Mathematicians love proofs. They were hot and bothered for centuries, because they were unable to PROVE some of the things they knew were true. So for example if you studied high school Geometry, you’ve done the exercises where you prove all kinds of things about triangles based on a list of theorems. That high school geometry book is built on Euclid’s five postulates. Everyone knows the postulates are true, but in 2500 years nobody’s figured out a way to prove them. Yes, it does seem perfectly reasonable that a line can be extended infinitely in both directions, but no one has been able to PROVE that. We can only demonstrate that they are a reasonable, and in fact necessary, set of 5 assumptions.

Towering mathematical geniuses were frustrated for 2000+ years because they couldn’t prove all their theorems. There were many things that were “obviously” true but nobody could figure out a way to prove them.

In the early 1900′s, however, a tremendous sense of optimism began to grow in mathematical circles. The most brilliant mathematicians in the world (like Bertrand Russell, David Hilbert and Ludwig Wittgenstein) were convinced that they were rapidly closing in on a final synthesis. A unifying “Theory of Everything” that would finally nail down all the loose ends. Mathematics would be complete, bulletproof, airtight, triumphant.

In 1931 this young Austrian mathematician, Kurt Gödel, published a paper that once and for all PROVED that a single Theory Of Everything is actually impossible.

Gödel’s discovery was called “The Incompleteness Theorem.”

 Gödel’s Incompleteness Theorem says:

“Anything you can draw a circle around cannot explain itself without referring to something outside the circle – something you have to assume but cannot prove.”

You can draw a circle around all of the concepts in your high school geometry book. But they’re all built on Euclid’s 5 postulates which are clearly true but cannot be proven. Those 5 postulates are outside the book, outside the circle. You can draw a circle around a bicycle but the existence of that bicycle relies on a factory that is outside that circle. The bicycle cannot explain itself.

Gödel proved that there are ALWAYS more things that are true than you can prove. Any system of logic or numbers that mathematicians ever came up with will always rest on at least a few unprovable assumptions.

Gödel’s Incompleteness Theorem applies not just to math, but to everything that is subject to the laws of logic. Incompleteness is true in math; it’s equally true in science or language or philosophy.
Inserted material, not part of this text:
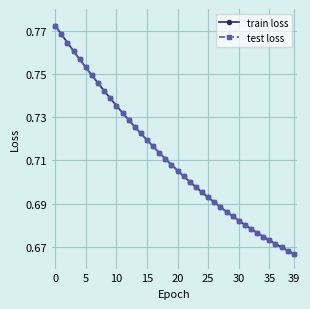

What is the label of the 29th point from the right?

11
And: If the universe is mathematical and logical, Incompleteness also applies to the universe.

Gödel created his proof by starting with “The Liar’s Paradox” — which is the statement

“I am lying.”

“I am lying” is self-contradictory, since if it’s true, I’m not a liar, and it’s false; and if it’s false, I am a liar, so it’s true. So Gödel, in one of the most ingenious moves in the history of math, converted the Liar’s Paradox into a mathematical formula. He proved that any statement requires an external observer. No statement alone can completely prove itself true.

His Incompleteness Theorem was a devastating blow to the “positivism” of the time. Gödel proved his theorem in black and white and nobody could argue with his logic.

Yet some of his fellow mathematicians went to their graves in denial, believing that somehow or another Gödel must surely be wrong.

He wasn’t wrong. It was really true. There are more things than are true than you can prove. A “theory of everything” – whether in math, or physics, or philosophy – will never be found because it is impossible.

So what does this really mean? Why is this important?

Faith and Reason are not enemies.

In fact, the exact opposite is true! One is absolutely necessary for the other to exist. All reasoning ultimately traces back to faith in something that you cannot prove.